Container gardens have a list of specialized concerns specific to the soil – leaching nutrients, drying out too quickly, lack of air, and so on. Any old garden soil is not guaranteed to resolve these issues. That’s what potting soil is for – a specialised mix of ingredients perfect for pot environments. You can always purchase specialised potting soil for your planting endeavours, but the DIY option is far more fun and allows you to craft the perfect mix suitable for the plants you want to grow. 

The Elements Of Good Potting Mix

Potting mix needs to be light and airy to facilitate drainage while retaining enough moisture to keep the plants well-watered. For this, you’ll need either coconut coir or palm peat. Coir is made from coconut husks that are dried and processed into small fibres. It is an excellent water retention medium; it doesn’t break down over time, and it has a neutral pH value. It’s completely environmentally friendly, using parts of the coconut that would typically be discarded, and it can be reused if well taken care of. It’s also incredibly lightweight and durable – the perfect foundation for a potting soil mixture. Coconut coir is usually shipped in bricks and will need to be rehydrated before use. 

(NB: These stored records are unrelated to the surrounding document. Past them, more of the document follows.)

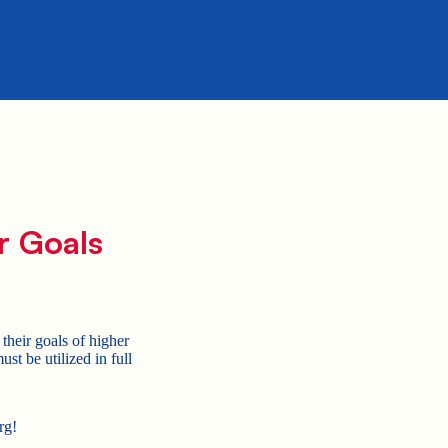
r Goals
their goals of higher
t be utilized in full
rg!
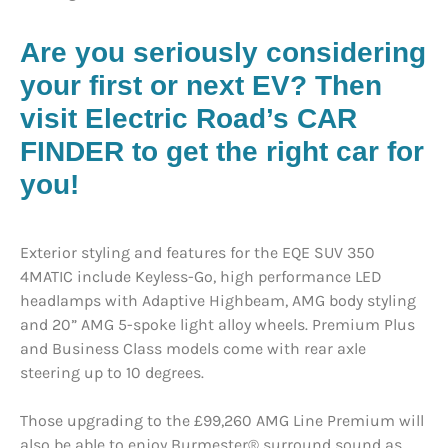
Are you seriously considering
your first or next EV?
Then
visit Electric Road’s CAR
FINDER to get the right car for
you!
Exterior styling and features for the EQE SUV 350
4MATIC include Keyless-Go, high performance LED
headlamps with Adaptive Highbeam, AMG body styling
and 20” AMG 5-spoke light alloy wheels. Premium Plus
and Business Class models come with rear axle
steering up to 10 degrees.
Those upgrading to the £99,260 AMG Line Premium will
also be able to enjoy Burmester® surround sound as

Coir makes a good base but doesn’t contain enough nutrients to feed plants. To solve that problem, you’ll need compost. Compost also has water retention properties but adds the fundamental organic matter essential to good soil composition at the same time. It contains macro- and micronutrients that release slowly over time, reducing the need to fertilize your plants by hand and limiting the leeching of nutrients caused by extensive watering. It ensures good soil structure by binding other ingredients, while providing enough aeration for the roots. Plus, you can make it yourself using kitchen leftovers and gardening waste that would normally go in the trash. It’s not called ‘gardener’s gold’ for nothing. 

Coir and compost form the base of a good container potting mix.  They have high water retention properties to combat the container drying out quickly and the compost adds necessary nutrients that won’t leech from the soil. With those issues covered, the next to tackle is aeration. To combat excessive water retention, you need to add other materials that lighten and aerate the soil so the roots can breathe. Coir and compost provide some aeration, but it’s often not enough for most plants. That’s where perlite and vermiculite come in. Perlite is a form of volcanic rock with particles that expand or pop when heated (almost like popcorn) to form a white, styrofoam-like material. These small rocks increase the space between soil particles, increasing aeration and improving drainage. Vermiculite is a mineral with comparable properties, although it does also aid in water retention and adds essential calcium and magnesium to the soil. Coarse sand is also used to aid drainage, although it tends to add weight to soil mixtures and is usually reserved for succulents and cacti. Bark chips are another common aeration material. However, they can decrease the nitrogen in the soil as they break down over time. These four materials achieve the same goal, but some are better suited to certain types of plants – perlite for flowers and tropicals, sand for succulents and cacti, and bark chips for orchids. 

Now that you understand the purpose of the materials, you have the knowledge to create a potting mix tailored to the needs of your plants. In terms of ratios, this is a basic recipe suitable for most flowers, foliage, and edibles. A ‘part’ can be whatever measurement or container you have available:

  • 4-parts coconut coir
  • 4-parts compost
  • 2-parts perlite
  • 1-part vermiculite

These ratios can be modified to suit the needs of your plants. For example, when potting succulents, replace the compost (which holds too much water for succulents) with 2-parts coarse sand, 1-part perlite and 1-part vermiculite, to balance water retention and aeration. For heavy feeders, you can mix in a slow-release fertilizer to add nutrients to the soil over time.